What to do: Every entry needs to be duplicated exactly.

Material provided:
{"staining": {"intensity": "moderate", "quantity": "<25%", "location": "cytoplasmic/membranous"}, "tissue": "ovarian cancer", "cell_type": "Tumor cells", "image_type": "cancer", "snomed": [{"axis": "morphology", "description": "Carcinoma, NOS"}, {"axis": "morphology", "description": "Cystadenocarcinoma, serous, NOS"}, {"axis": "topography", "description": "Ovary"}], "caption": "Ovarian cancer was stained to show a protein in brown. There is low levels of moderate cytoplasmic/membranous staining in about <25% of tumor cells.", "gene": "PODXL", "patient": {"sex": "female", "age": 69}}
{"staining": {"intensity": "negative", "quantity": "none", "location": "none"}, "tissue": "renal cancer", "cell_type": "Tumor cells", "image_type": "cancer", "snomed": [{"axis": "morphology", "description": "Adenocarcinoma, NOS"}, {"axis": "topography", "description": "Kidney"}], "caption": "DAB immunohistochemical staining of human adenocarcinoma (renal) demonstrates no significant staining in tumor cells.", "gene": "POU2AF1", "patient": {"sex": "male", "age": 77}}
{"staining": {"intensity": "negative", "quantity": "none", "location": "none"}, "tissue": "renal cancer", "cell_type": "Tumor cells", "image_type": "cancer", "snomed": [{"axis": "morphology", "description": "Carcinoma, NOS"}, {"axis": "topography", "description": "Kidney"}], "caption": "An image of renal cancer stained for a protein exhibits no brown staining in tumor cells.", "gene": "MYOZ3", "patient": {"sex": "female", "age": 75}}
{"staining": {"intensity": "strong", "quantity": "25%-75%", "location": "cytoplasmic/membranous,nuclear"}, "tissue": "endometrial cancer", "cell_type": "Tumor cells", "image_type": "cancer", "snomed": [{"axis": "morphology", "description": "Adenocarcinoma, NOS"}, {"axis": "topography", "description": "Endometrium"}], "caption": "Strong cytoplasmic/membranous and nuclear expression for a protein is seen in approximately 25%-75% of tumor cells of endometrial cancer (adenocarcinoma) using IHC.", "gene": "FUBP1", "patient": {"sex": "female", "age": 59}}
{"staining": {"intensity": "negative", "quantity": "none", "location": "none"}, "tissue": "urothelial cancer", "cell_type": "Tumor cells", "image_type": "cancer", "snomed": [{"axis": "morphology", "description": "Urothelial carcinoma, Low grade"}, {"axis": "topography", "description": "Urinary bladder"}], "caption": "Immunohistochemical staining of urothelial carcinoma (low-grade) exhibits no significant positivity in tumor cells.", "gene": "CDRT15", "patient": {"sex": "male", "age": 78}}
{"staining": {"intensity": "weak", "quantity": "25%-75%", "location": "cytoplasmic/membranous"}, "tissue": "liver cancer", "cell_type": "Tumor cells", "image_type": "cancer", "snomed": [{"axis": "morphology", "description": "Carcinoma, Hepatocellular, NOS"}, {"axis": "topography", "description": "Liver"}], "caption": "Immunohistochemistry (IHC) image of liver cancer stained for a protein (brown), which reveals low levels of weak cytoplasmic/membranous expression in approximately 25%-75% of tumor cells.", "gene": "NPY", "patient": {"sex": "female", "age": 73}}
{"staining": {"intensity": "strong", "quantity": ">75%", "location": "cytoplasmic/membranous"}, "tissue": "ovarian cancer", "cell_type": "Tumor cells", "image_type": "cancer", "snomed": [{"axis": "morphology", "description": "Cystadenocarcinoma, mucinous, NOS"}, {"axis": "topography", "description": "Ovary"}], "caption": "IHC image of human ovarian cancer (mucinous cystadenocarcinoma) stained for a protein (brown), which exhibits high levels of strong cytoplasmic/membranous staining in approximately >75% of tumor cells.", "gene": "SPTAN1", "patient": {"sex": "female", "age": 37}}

Response for this exercise:
{"staining": {"intensity": "moderate", "quantity": "<25%", "location": "cytoplasmic/membranous"}, "tissue": "ovarian cancer", "cell_type": "Tumor cells", "image_type": "cancer", "snomed": [{"axis": "morphology", "description": "Carcinoma, NOS"}, {"axis": "morphology", "description": "Cystadenocarcinoma, serous, NOS"}, {"axis": "topography", "description": "Ovary"}], "caption": "Ovarian cancer was stained to show a protein in brown. There is low levels of moderate cytoplasmic/membranous staining in about <25% of tumor cells.", "gene": "PODXL", "patient": {"sex": "female", "age": 69}}
{"staining": {"intensity": "negative", "quantity": "none", "location": "none"}, "tissue": "renal cancer", "cell_type": "Tumor cells", "image_type": "cancer", "snomed": [{"axis": "morphology", "description": "Adenocarcinoma, NOS"}, {"axis": "topography", "description": "Kidney"}], "caption": "DAB immunohistochemical staining of human adenocarcinoma (renal) demonstrates no significant staining in tumor cells.", "gene": "POU2AF1", "patient": {"sex": "male", "age": 77}}
{"staining": {"intensity": "negative", "quantity": "none", "location": "none"}, "tissue": "renal cancer", "cell_type": "Tumor cells", "image_type": "cancer", "snomed": [{"axis": "morphology", "description": "Carcinoma, NOS"}, {"axis": "topography", "description": "Kidney"}], "caption": "An image of renal cancer stained for a protein exhibits no brown staining in tumor cells.", "gene": "MYOZ3", "patient": {"sex": "female", "age": 75}}
{"staining": {"intensity": "strong", "quantity": "25%-75%", "location": "cytoplasmic/membranous,nuclear"}, "tissue": "endometrial cancer", "cell_type": "Tumor cells", "image_type": "cancer", "snomed": [{"axis": "morphology", "description": "Adenocarcinoma, NOS"}, {"axis": "topography", "description": "Endometrium"}], "caption": "Strong cytoplasmic/membranous and nuclear expression for a protein is seen in approximately 25%-75% of tumor cells of endometrial cancer (adenocarcinoma) using IHC.", "gene": "FUBP1", "patient": {"sex": "female", "age": 59}}
{"staining": {"intensity": "negative", "quantity": "none", "location": "none"}, "tissue": "urothelial cancer", "cell_type": "Tumor cells", "image_type": "cancer", "snomed": [{"axis": "morphology", "description": "Urothelial carcinoma, Low grade"}, {"axis": "topography", "description": "Urinary bladder"}], "caption": "Immunohistochemical staining of urothelial carcinoma (low-grade) exhibits no significant positivity in tumor cells.", "gene": "CDRT15", "patient": {"sex": "male", "age": 78}}
{"staining": {"intensity": "weak", "quantity": "25%-75%", "location": "cytoplasmic/membranous"}, "tissue": "liver cancer", "cell_type": "Tumor cells", "image_type": "cancer", "snomed": [{"axis": "morphology", "description": "Carcinoma, Hepatocellular, NOS"}, {"axis": "topography", "description": "Liver"}], "caption": "Immunohistochemistry (IHC) image of liver cancer stained for a protein (brown), which reveals low levels of weak cytoplasmic/membranous expression in approximately 25%-75% of tumor cells.", "gene": "NPY", "patient": {"sex": "female", "age": 73}}
{"staining": {"intensity": "strong", "quantity": ">75%", "location": "cytoplasmic/membranous"}, "tissue": "ovarian cancer", "cell_type": "Tumor cells", "image_type": "cancer", "snomed": [{"axis": "morphology", "description": "Cystadenocarcinoma, mucinous, NOS"}, {"axis": "topography", "description": "Ovary"}], "caption": "IHC image of human ovarian cancer (mucinous cystadenocarcinoma) stained for a protein (brown), which exhibits high levels of strong cytoplasmic/membranous staining in approximately >75% of tumor cells.", "gene": "SPTAN1", "patient": {"sex": "female", "age": 37}}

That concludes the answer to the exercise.